____ DATA EXCERPTS

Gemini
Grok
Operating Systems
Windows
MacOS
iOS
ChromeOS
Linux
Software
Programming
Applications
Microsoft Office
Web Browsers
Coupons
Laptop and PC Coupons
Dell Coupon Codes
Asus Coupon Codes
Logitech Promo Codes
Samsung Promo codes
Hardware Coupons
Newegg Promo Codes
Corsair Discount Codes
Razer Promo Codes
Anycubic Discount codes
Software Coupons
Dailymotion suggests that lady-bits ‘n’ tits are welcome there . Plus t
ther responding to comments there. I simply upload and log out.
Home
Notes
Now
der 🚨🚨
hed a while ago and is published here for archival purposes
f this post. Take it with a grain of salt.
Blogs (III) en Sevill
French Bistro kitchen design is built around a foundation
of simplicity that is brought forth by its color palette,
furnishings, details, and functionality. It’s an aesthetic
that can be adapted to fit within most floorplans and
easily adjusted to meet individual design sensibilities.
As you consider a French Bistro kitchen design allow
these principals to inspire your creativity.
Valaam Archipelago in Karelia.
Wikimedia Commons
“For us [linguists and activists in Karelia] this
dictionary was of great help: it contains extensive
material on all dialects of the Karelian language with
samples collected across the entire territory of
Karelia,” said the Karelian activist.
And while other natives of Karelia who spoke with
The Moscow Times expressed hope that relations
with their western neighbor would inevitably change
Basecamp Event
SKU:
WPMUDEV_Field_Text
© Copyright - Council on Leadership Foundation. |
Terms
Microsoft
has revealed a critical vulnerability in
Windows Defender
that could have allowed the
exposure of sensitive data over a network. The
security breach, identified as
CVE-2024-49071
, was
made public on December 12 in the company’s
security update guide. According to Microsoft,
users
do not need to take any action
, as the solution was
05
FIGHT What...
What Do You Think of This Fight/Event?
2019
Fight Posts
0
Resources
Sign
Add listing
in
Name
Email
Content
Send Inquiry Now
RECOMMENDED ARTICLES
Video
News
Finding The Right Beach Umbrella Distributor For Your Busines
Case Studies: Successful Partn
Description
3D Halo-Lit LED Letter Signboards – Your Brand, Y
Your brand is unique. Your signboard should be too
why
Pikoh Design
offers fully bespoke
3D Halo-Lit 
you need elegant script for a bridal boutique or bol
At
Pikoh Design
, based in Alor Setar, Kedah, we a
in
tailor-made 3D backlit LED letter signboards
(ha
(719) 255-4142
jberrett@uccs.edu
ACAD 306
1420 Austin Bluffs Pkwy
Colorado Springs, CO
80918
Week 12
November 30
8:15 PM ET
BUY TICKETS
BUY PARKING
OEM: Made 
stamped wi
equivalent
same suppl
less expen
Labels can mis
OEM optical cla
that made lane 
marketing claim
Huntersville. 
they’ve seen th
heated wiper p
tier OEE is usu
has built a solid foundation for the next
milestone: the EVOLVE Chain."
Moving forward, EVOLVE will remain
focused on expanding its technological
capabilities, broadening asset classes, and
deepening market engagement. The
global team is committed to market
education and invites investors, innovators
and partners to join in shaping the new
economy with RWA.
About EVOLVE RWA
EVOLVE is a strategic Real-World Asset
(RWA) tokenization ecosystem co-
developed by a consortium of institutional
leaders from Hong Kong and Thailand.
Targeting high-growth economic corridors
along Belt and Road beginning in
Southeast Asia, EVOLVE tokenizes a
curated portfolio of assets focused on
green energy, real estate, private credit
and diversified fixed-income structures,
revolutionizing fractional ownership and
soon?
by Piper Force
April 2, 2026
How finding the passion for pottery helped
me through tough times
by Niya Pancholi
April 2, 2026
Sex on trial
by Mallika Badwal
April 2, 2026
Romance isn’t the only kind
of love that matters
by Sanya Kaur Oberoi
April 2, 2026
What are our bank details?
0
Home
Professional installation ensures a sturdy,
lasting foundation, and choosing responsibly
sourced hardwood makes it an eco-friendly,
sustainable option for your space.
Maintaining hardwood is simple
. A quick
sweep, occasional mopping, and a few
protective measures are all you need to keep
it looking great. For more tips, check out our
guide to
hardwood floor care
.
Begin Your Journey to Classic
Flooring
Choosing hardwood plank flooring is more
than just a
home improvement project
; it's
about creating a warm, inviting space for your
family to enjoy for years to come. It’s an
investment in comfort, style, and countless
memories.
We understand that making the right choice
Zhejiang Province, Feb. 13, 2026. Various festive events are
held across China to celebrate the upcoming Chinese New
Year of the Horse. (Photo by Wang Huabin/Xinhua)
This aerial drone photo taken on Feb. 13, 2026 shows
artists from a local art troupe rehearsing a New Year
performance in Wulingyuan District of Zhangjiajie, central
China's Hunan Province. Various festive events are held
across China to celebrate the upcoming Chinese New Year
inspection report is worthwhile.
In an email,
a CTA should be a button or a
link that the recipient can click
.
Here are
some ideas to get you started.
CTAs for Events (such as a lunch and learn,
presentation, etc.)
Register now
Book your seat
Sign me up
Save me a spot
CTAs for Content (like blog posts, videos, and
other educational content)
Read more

________

- **THE PROBLEM**
Repeat every line of the listing above word for word, keeping the original order.

- **RESPONSE BELOW**
Gemini
Grok
Operating Systems
Windows
MacOS
iOS
ChromeOS
Linux
Software
Programming
Applications
Microsoft Office
Web Browsers
Coupons
Laptop and PC Coupons
Dell Coupon Codes
Asus Coupon Codes
Logitech Promo Codes
Samsung Promo codes
Hardware Coupons
Newegg Promo Codes
Corsair Discount Codes
Razer Promo Codes
Anycubic Discount codes
Software Coupons
Dailymotion suggests that lady-bits ‘n’ tits are welcome there . Plus t
ther responding to comments there. I simply upload and log out.
Home
Notes
Now
der 🚨🚨
hed a while ago and is published here for archival purposes
f this post. Take it with a grain of salt.
Blogs (III) en Sevill
French Bistro kitchen design is built around a foundation
of simplicity that is brought forth by its color palette,
furnishings, details, and functionality. It’s an aesthetic
that can be adapted to fit within most floorplans and
easily adjusted to meet individual design sensibilities.
As you consider a French Bistro kitchen design allow
these principals to inspire your creativity.
Valaam Archipelago in Karelia.
Wikimedia Commons
“For us [linguists and activists in Karelia] this
dictionary was of great help: it contains extensive
material on all dialects of the Karelian language with
samples collected across the entire territory of
Karelia,” said the Karelian activist.
And while other natives of Karelia who spoke with
The Moscow Times expressed hope that relations
with their western neighbor would inevitably change
Basecamp Event
SKU:
WPMUDEV_Field_Text
© Copyright - Council on Leadership Foundation. |
Terms
Microsoft
has revealed a critical vulnerability in
Windows Defender
that could have allowed the
exposure of sensitive data over a network. The
security breach, identified as
CVE-2024-49071
, was
made public on December 12 in the company’s
security update guide. According to Microsoft,
users
do not need to take any action
, as the solution was
05
FIGHT What...
What Do You Think of This Fight/Event?
2019
Fight Posts
0
Resources
Sign
Add listing
in
Name
Email
Content
Send Inquiry Now
RECOMMENDED ARTICLES
Video
News
Finding The Right Beach Umbrella Distributor For Your Busines
Case Studies: Successful Partn
Description
3D Halo-Lit LED Letter Signboards – Your Brand, Y
Your brand is unique. Your signboard should be too
why
Pikoh Design
offers fully bespoke
3D Halo-Lit 
you need elegant script for a bridal boutique or bol
At
Pikoh Design
, based in Alor Setar, Kedah, we a
in
tailor-made 3D backlit LED letter signboards
(ha
(719) 255-4142
jberrett@uccs.edu
ACAD 306
1420 Austin Bluffs Pkwy
Colorado Springs, CO
80918
Week 12
November 30
8:15 PM ET
BUY TICKETS
BUY PARKING
OEM: Made 
stamped wi
equivalent
same suppl
less expen
Labels can mis
OEM optical cla
that made lane 
marketing claim
Huntersville. 
they’ve seen th
heated wiper p
tier OEE is usu
has built a solid foundation for the next
milestone: the EVOLVE Chain."
Moving forward, EVOLVE will remain
focused on expanding its technological
capabilities, broadening asset classes, and
deepening market engagement. The
global team is committed to market
education and invites investors, innovators
and partners to join in shaping the new
economy with RWA.
About EVOLVE RWA
EVOLVE is a strategic Real-World Asset
(RWA) tokenization ecosystem co-
developed by a consortium of institutional
leaders from Hong Kong and Thailand.
Targeting high-growth economic corridors
along Belt and Road beginning in
Southeast Asia, EVOLVE tokenizes a
curated portfolio of assets focused on
green energy, real estate, private credit
and diversified fixed-income structures,
revolutionizing fractional ownership and
soon?
by Piper Force
April 2, 2026
How finding the passion for pottery helped
me through tough times
by Niya Pancholi
April 2, 2026
Sex on trial
by Mallika Badwal
April 2, 2026
Romance isn’t the only kind
of love that matters
by Sanya Kaur Oberoi
April 2, 2026
What are our bank details?
0
Home
Professional installation ensures a sturdy,
lasting foundation, and choosing responsibly
sourced hardwood makes it an eco-friendly,
sustainable option for your space.
Maintaining hardwood is simple
. A quick
sweep, occasional mopping, and a few
protective measures are all you need to keep
it looking great. For more tips, check out our
guide to
hardwood floor care
.
Begin Your Journey to Classic
Flooring
Choosing hardwood plank flooring is more
than just a
home improvement project
; it's
about creating a warm, inviting space for your
family to enjoy for years to come. It’s an
investment in comfort, style, and countless
memories.
We understand that making the right choice
Zhejiang Province, Feb. 13, 2026. Various festive events are
held across China to celebrate the upcoming Chinese New
Year of the Horse. (Photo by Wang Huabin/Xinhua)
This aerial drone photo taken on Feb. 13, 2026 shows
artists from a local art troupe rehearsing a New Year
performance in Wulingyuan District of Zhangjiajie, central
China's Hunan Province. Various festive events are held
across China to celebrate the upcoming Chinese New Year
inspection report is worthwhile.
In an email,
a CTA should be a button or a
link that the recipient can click
.
Here are
some ideas to get you started.
CTAs for Events (such as a lunch and learn,
presentation, etc.)
Register now
Book your seat
Sign me up
Save me a spot
CTAs for Content (like blog posts, videos, and
other educational content)
Read more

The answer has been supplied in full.